→ **TEXT UNDER STUDY**:
+ + + +

During the simulation periods, Group B consistently exhibits higher median UTCI values and wider interquartile ranges than Group A, indicating more intense and variable thermal stress when surface temperature dynamics and detailed radiative exchange are explicitly resolved [19,29,43]. In contrast, Group A shows lower median UTCI values and more compact distributions, reflecting the simplified treatment of surface thermal behavior and Tmrt in the LB-only workflow [45,46]. Group C generally lies between Groups A and B, with median values more closely aligned with Group A on most days, suggesting that the reference-equation-based approach captures overall thermal conditions but underrepresents variability associated with complex surface–radiation interactions [27,43]. Despite differences in absolute magnitude, all three groups show similar day-to-day variability, with UTCI peaks occurring during the heatwave periods in mid-July and mid-August. Median UTCI values are generally lower in July (approximately 30–40 °C) and increase substantially in August, frequently exceeding 40 °C for Groups B and C, consistent with hotter August conditions. These elevated UTCI levels indicate markedly reduced OTC during peak heatwave days [1,10]. As UTCI integrates Ta, RH, WS, and Tmrt, elevated values indicate deteriorated outdoor thermal comfort. The coupled LB&HB workflow explicitly resolves surface heat storage and short- and long-wave radiative exchange through EnergyPlus and Radiance, thereby enhancing sensitivity to solar loading and shading configuration and resulting in higher and more variable UTCI estimates [35]. In contrast, the LB workflow relies on simplified surface temperature representations, which dampen radiative feedback and yield more stable UTCI distributions.
The calculated UTCI of Group C serves as an independent reference and shows closer agreement with the LB results, suggesting that simplified workflows may better approximate site-scale thermal conditions under clear-sky heatwave scenarios. Nevertheless, the LB&HB workflow remains valuable for identifying conservative, worst-case thermal exposure and for assessing the effectiveness of shading and surface-based mitigation strategies. These findings highlight the importance of selecting modeling approaches according to study objectives, balancing physical detail against output stability and computational efficiency.

+ + + +

→ **TASKS TO COMPLETE**:
a) In the UTCI comparison, which two programs does the LB&HB workflow use to resolve surface heat storage and short- and long-wave radiative exchange?
b) According to the UTCI comparison, which variables does UTCI integrate?

→ **SOURCE INFORMATION**:

+ + + +

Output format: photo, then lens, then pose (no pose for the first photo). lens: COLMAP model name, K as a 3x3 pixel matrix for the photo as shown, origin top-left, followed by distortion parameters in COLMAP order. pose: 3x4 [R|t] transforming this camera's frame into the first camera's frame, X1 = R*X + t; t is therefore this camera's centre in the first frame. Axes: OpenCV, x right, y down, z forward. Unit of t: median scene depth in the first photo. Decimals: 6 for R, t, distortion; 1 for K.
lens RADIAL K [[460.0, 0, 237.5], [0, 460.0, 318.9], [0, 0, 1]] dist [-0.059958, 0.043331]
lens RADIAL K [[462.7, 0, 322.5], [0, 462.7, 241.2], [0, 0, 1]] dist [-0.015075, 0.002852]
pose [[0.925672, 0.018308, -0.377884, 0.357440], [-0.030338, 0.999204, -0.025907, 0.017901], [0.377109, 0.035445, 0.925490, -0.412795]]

+ + + +

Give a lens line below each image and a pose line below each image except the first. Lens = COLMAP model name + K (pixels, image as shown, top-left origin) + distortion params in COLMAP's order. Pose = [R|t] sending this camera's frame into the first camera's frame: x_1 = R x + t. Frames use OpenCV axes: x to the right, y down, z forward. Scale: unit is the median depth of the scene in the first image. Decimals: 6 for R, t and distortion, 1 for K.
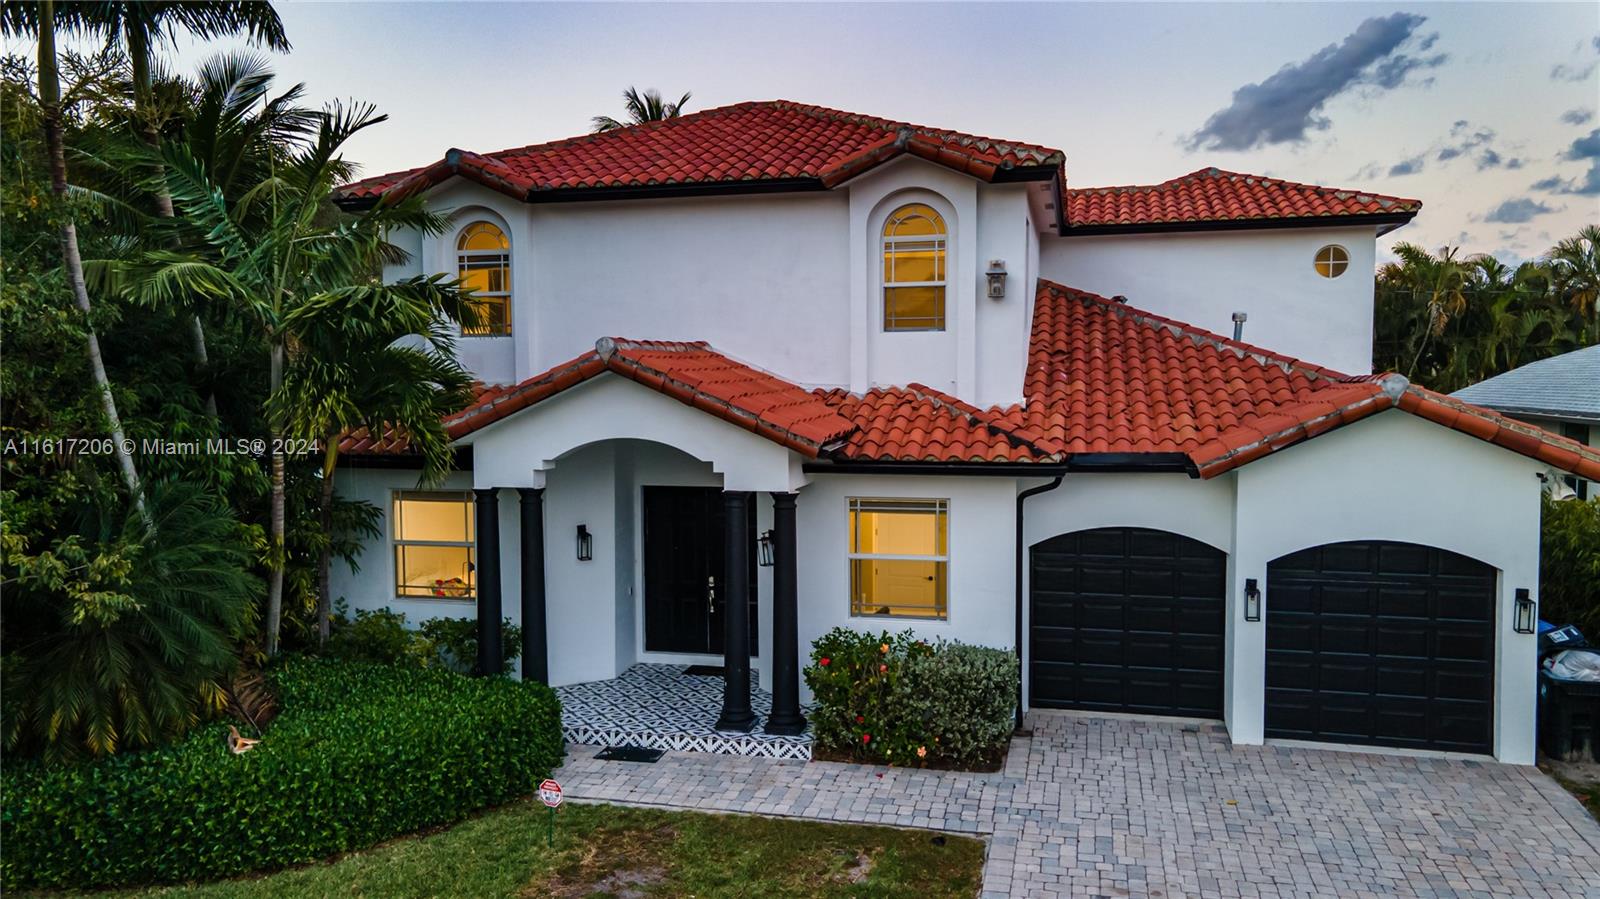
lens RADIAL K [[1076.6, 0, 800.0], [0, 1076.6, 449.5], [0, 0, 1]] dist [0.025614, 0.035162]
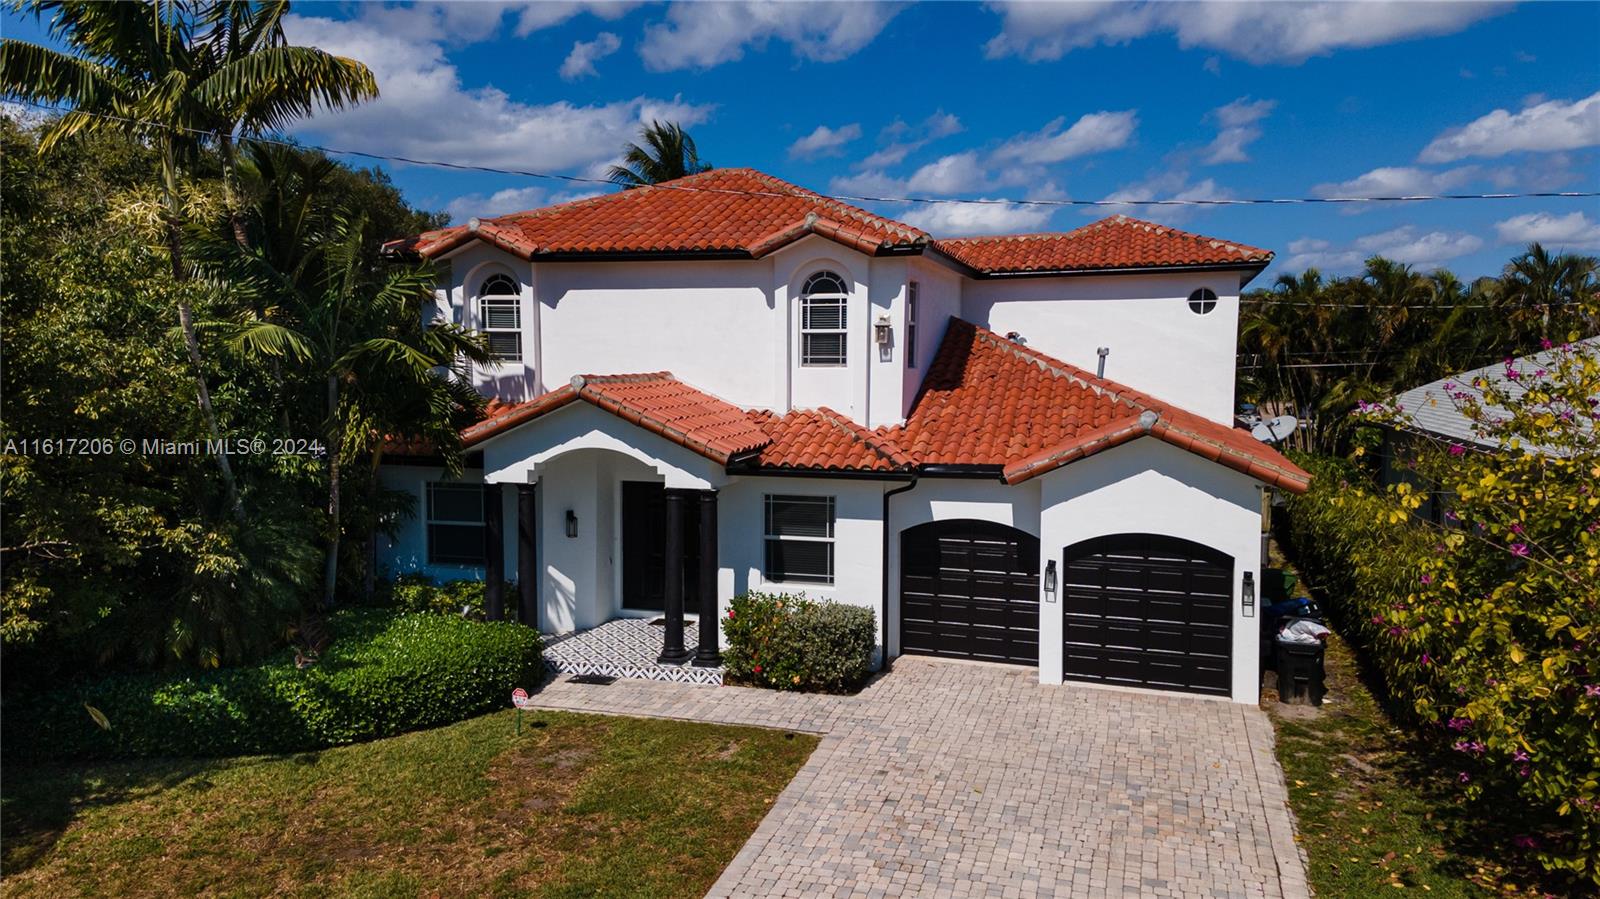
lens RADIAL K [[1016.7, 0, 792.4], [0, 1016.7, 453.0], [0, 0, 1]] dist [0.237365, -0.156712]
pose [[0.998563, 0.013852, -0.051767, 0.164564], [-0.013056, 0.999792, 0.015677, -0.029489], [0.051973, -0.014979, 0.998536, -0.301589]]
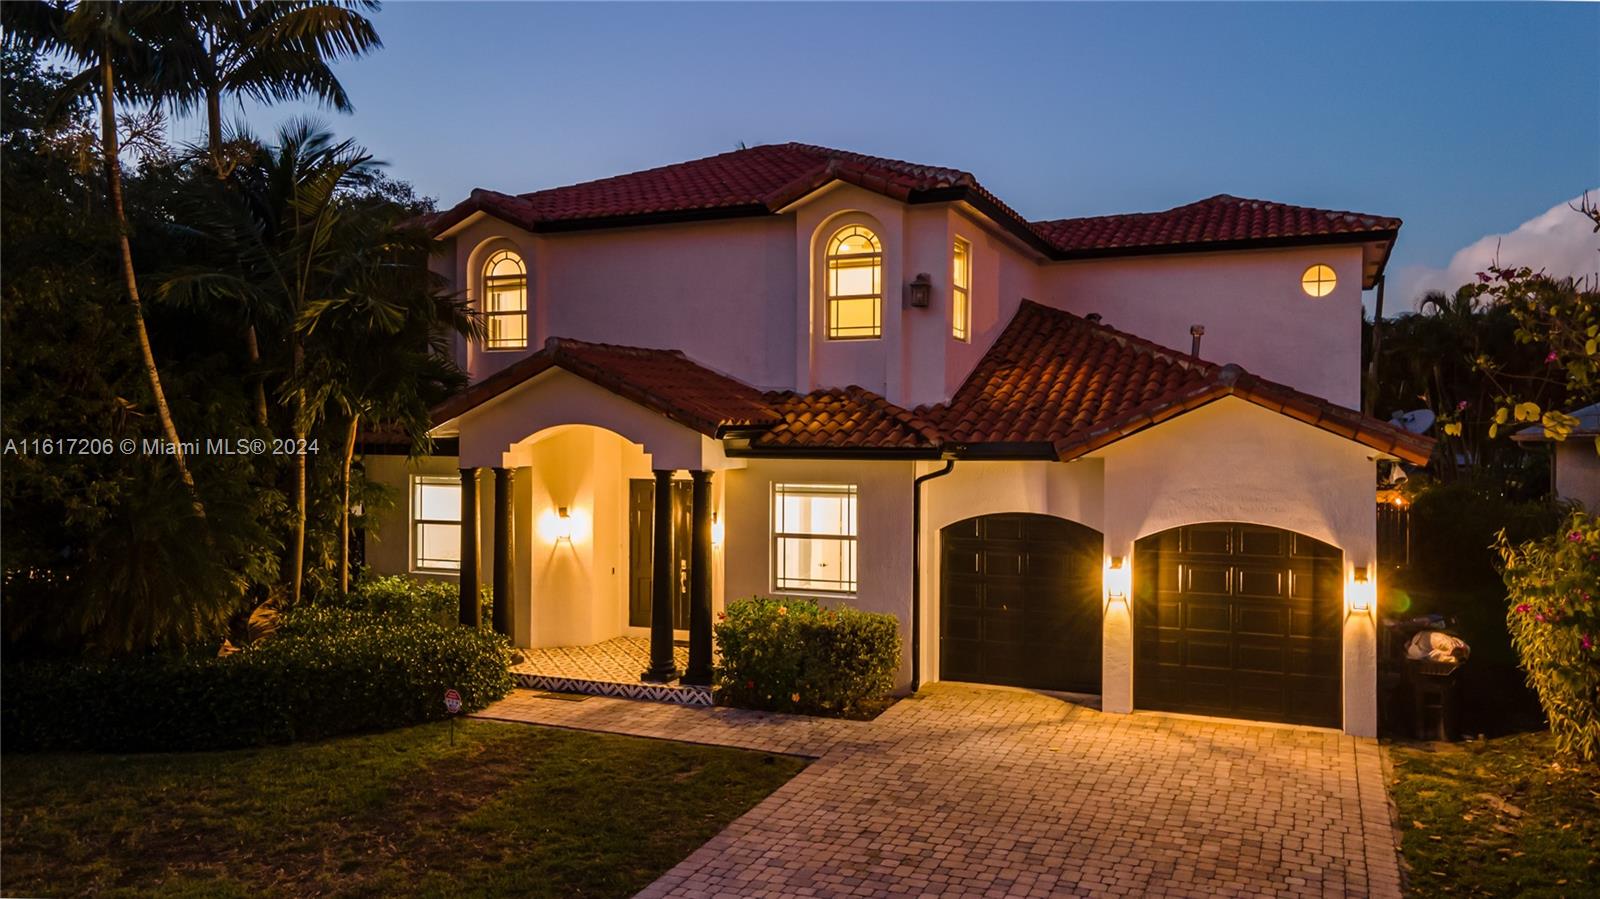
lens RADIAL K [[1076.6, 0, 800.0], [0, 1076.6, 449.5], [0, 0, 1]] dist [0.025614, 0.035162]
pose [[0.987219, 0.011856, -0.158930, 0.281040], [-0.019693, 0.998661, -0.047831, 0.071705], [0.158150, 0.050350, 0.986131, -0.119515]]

+ + + +

→ **TASK-BY-TASK RESULTS**:
a) EnergyPlus and Radiance.

b) Ta, RH, WS, and Tmrt.